I have read all the Darkover novels. I loved The Mists of Avalon. I discounted the disturbing aspects of her novels (the status of women on Darkover, the incest and sexual violence towards women and young girls in Avalon) as being simply parts of her convincing world-building. It’s not as though she approved of those things, I thought. And on Darkover, she created a world where homosexuality was acknowledged, and accepted.
Recently, her daughter has come forward telling of the severe physical and sexual abuse she suffered at the hands of her mother. ( A good summary of the fandom coverage by Jim Hines can be found here.) In addition, MZB’s husband, Walter Breen, was a serial molester of young boys, and Bradley covered for him to the point where she can be seen as facilitating the molestation. By her own admission, she had no problem in Breen sexually assaulting minors.
After first reading about the abuse, I reread one of her Darkover novels. I was struck by its treatment of children and women’s sexuality, among other things. What sort of mind creates such a place? And excuses it? And then there is Avalon, which includes the following description of a fertility rite:
“The little blue-painted girl who had borne the fertilizing blood was drawn down into the arms of a sinewy old hunter, and Morgaine saw her briefly struggle and cry out, go down under his body, her legs opening to the irresistible force of nature in them.”
Good Lord in heaven. Child rape painted as an “irresistible force of nature.”
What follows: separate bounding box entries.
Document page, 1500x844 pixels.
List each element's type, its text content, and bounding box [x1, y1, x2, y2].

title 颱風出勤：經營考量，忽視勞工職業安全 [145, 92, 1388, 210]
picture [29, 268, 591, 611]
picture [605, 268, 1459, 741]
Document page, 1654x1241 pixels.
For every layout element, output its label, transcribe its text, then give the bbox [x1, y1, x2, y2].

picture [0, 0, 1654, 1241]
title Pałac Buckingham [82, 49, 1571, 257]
I can no longer read MZB’s work. Art is the result of the artist. She committed, and excused in others, horrific acts of predation on children. Nothing she can write can overcome that: all of her work is tainted.
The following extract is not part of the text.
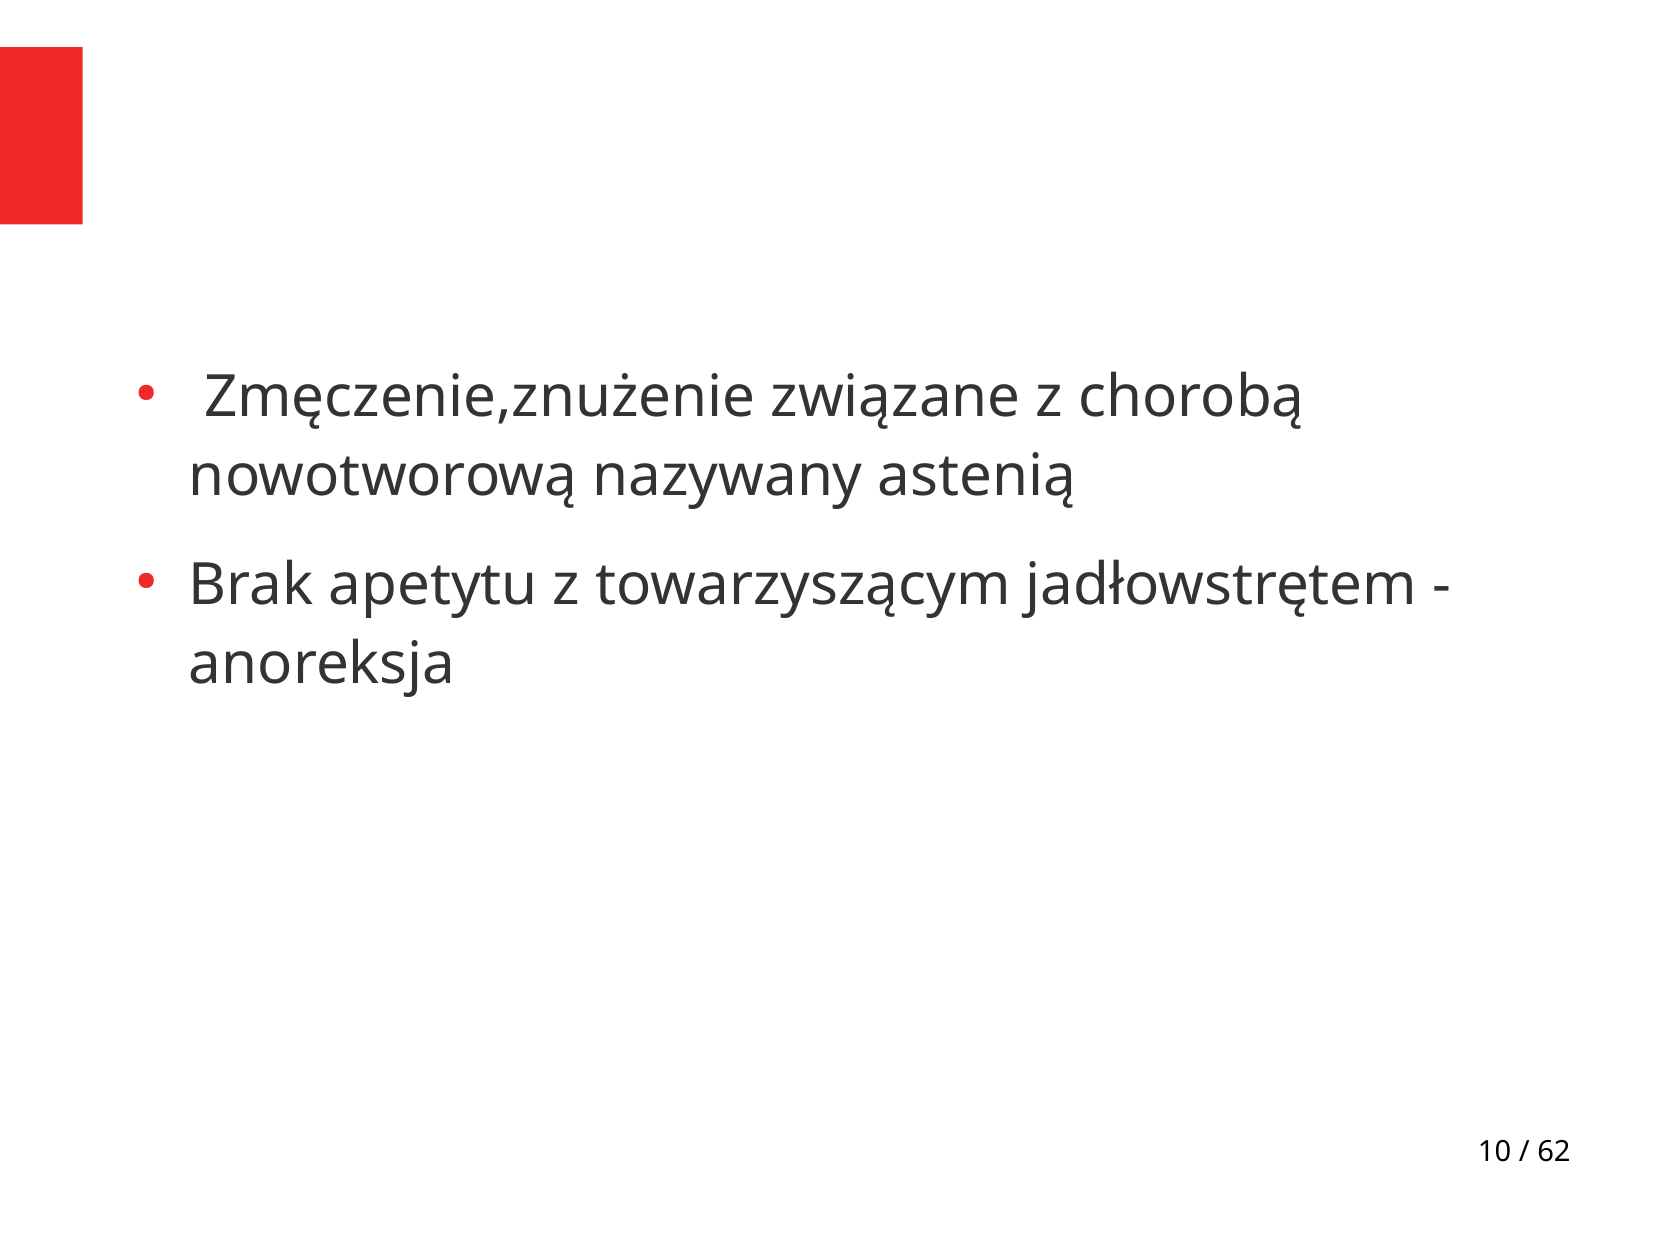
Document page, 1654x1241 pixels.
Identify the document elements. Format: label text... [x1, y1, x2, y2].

There are differences of opinion on this, clearly. A writer at Entertainment Weekly who discovered Mists of Avalon after hearing about the allegations against MZB finds the book brilliant. And the comments on any post about this will include some by people who clearly find the works “feminist,” although rethinking what she wrote about Darkover makes that a questionable assessment. (Yes, she had the Guild of Renunciates who were independent women; they were however, considered outside society and scorned because they forfeited the protection of men — most women were destined for marriage. Or to work in the Towers.) In her Darkover Landfall, her Darkover origin story, she creates a world in which women go overnight from being independent scientists to baby machines. Because of MZB’s unquestionable gifts as a writer, I have read that book probably six or seven times, and only on the last read did it bother me. Not to mention that, as one commenter I read pointed out, in her books telepathy signals a person’s desires, sexual and otherwise, so “no” really can mean “yes.”
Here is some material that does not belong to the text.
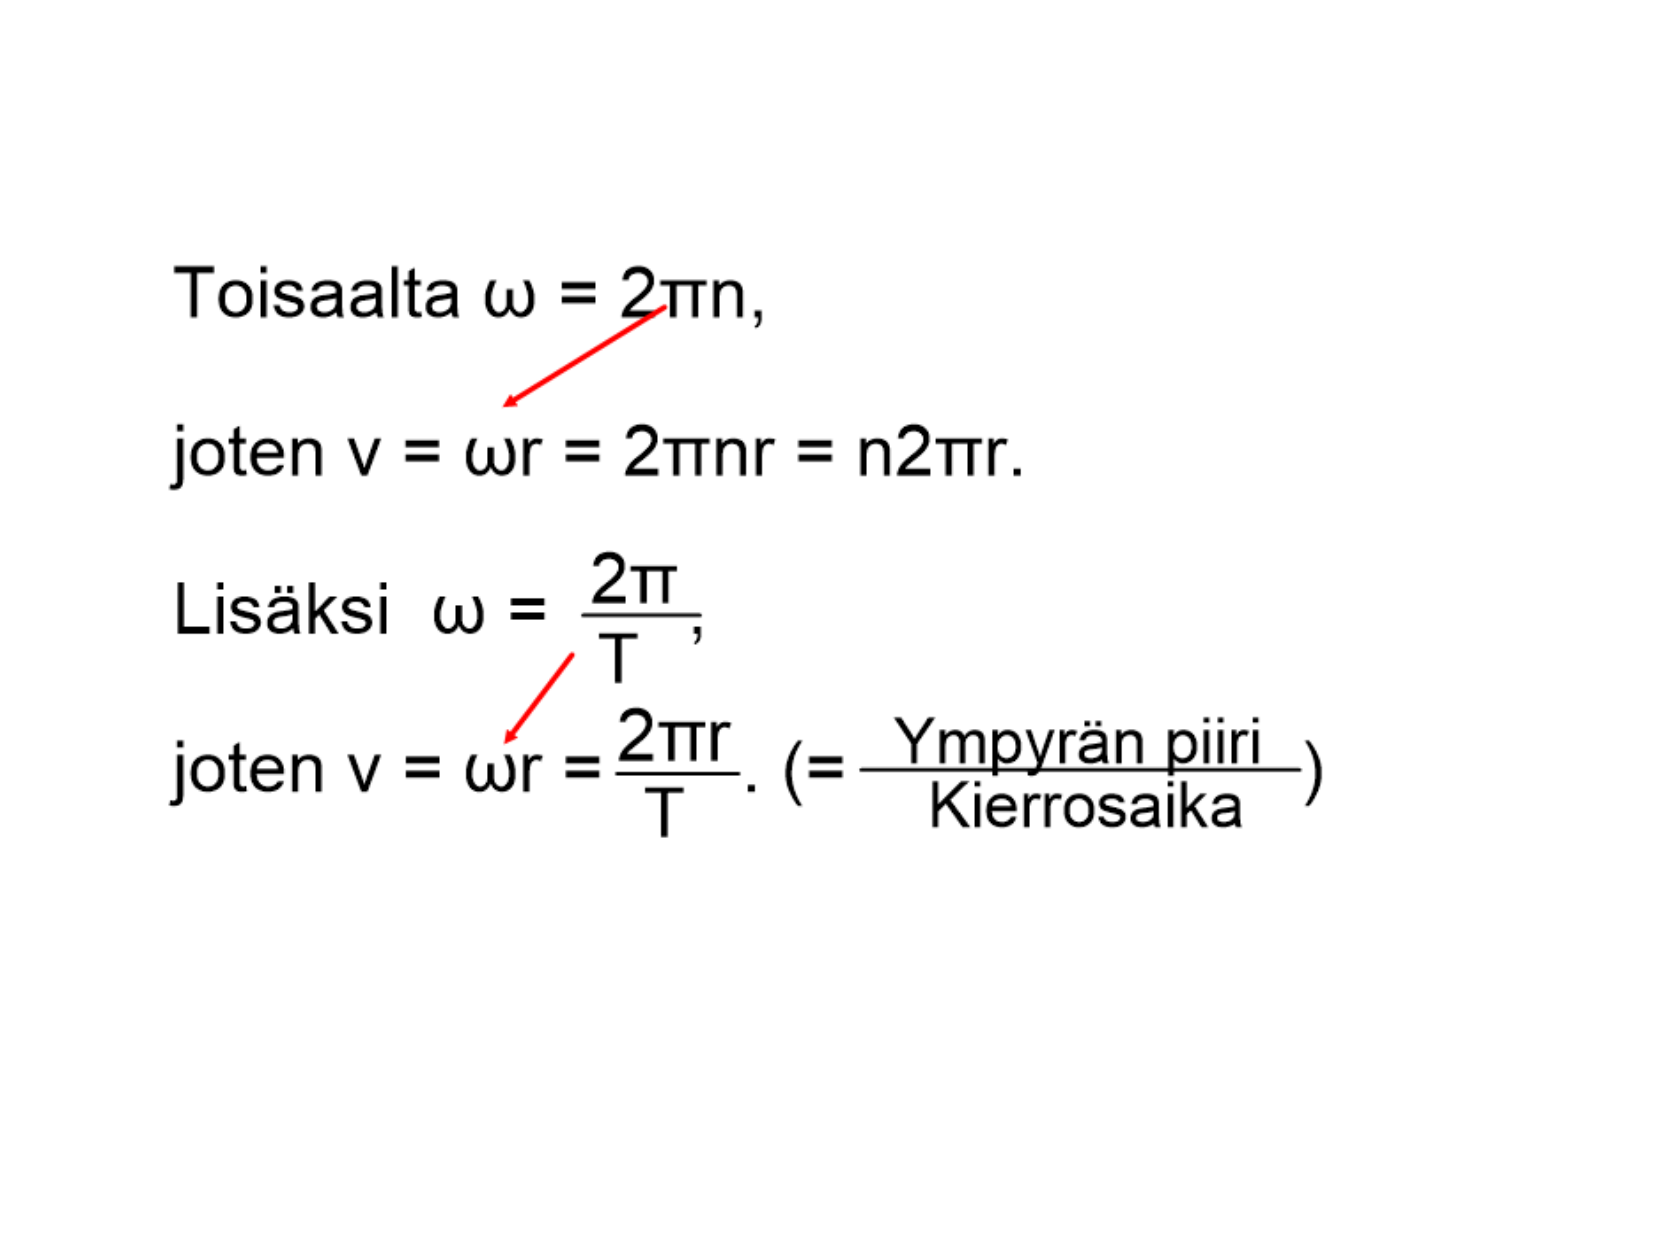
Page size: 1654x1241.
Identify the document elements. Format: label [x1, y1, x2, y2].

picture [121, 177, 1441, 907]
I have lost a literary friend. I have read the all of the Darkover novels, many of repeatedly. The only thing I can think that would be worse, as far as reading, would be if a horrible revelation came to light about Jane Austen.
Great writers and scientists are people. Sometimes that means they do horrible things. Looking the other way, excusing their actions because they are great artists, merely denigrates and belittles their victims.*
It’s a matter of who you want to stand next to, emotionally. I choose to stand next to the powerless.
*For me, one of the most painful statements by Moira Greyland, MZB’s daughter, who has come forth with the details of her horrific treatment at the hands of her mother, was that she waited so long to air the abuse because of fear that MZB’s fans would be angry. Sadly, I find this completely understandable.